How is a scabies mite treated?

How is a scabies mite treated? - briefly

Scabies is treated with topical scabicidal agents, most commonly permethrin 5 % cream applied to the entire body from the neck down and left on for 8–14 hours before washing off. Oral ivermectin is reserved for severe, crusted, or treatment‑resistant cases, and simultaneous therapy for close contacts plus laundering of bedding in hot water is essential to prevent recurrence.

How is a scabies mite treated? - in detail

Scabies infestation is eradicated primarily with topical acaricides and, when indicated, systemic agents.

The first‑line topical preparation is a 5 % permethrin cream. Apply a thin layer over the entire body from the neck down, including interdigital spaces, wrists, elbows, and genitalia. Leave the medication on for 8–14 hours, typically overnight, then wash off. A second application 24 hours later eliminates any newly hatched mites.

Oral ivermectin serves as an alternative or adjunct, especially for crusted scabies, treatment failures, or patients unable to use topical agents. The standard regimen is 200 µg/kg body weight taken on day 1 and repeated on day 2; a third dose on day 8 may be added for severe cases. Dosage adjustments are required for children weighing less than 15 kg and for pregnant or lactating women, for whom ivermectin is contraindicated.

Second‑line topical options include benzyl benzoate 25 % lotion, sulfur ointment 5–10 % (applied nightly for 3–7 days), and crotamiton 10 % cream. These agents are less effective than permethrin and may cause irritation.

Adjunctive measures reduce reinfestation risk:

  • Wash bedding, clothing, and towels in hot water (≥ 50 °C) and dry on high heat; items unable to withstand heat should be sealed in plastic for at least 72 hours.
  • Treat household contacts simultaneously, regardless of symptom presence.
  • Apply soothing emollients to alleviate itching; antihistamines may be used for symptomatic relief but do not affect mite survival.

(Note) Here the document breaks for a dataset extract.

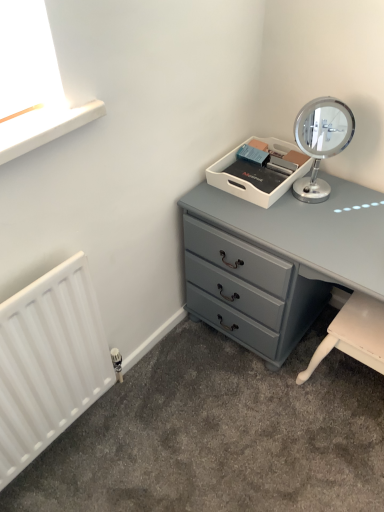
The width and height of the screenshot is (384, 512). What do you see at coordinates (283, 260) in the screenshot?
I see `matte gray chest of drawers at center` at bounding box center [283, 260].

This screenshot has height=512, width=384. I want to click on matte gray chest of drawers at center, so click(x=283, y=260).

From the image's perspective, is polished chrome mirror at upper right located beneath matte gray chest of drawers at center?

Monitoring involves re‑evaluation 2–4 weeks after therapy. Persistent lesions or new burrows suggest treatment failure, possible resistance, or secondary infection, warranting repeat dosing or alternative medication.

In immunocompromised patients or those with extensive crusted disease, combination therapy (topical permethrin plus oral ivermectin) and extended treatment courses are recommended to achieve complete clearance.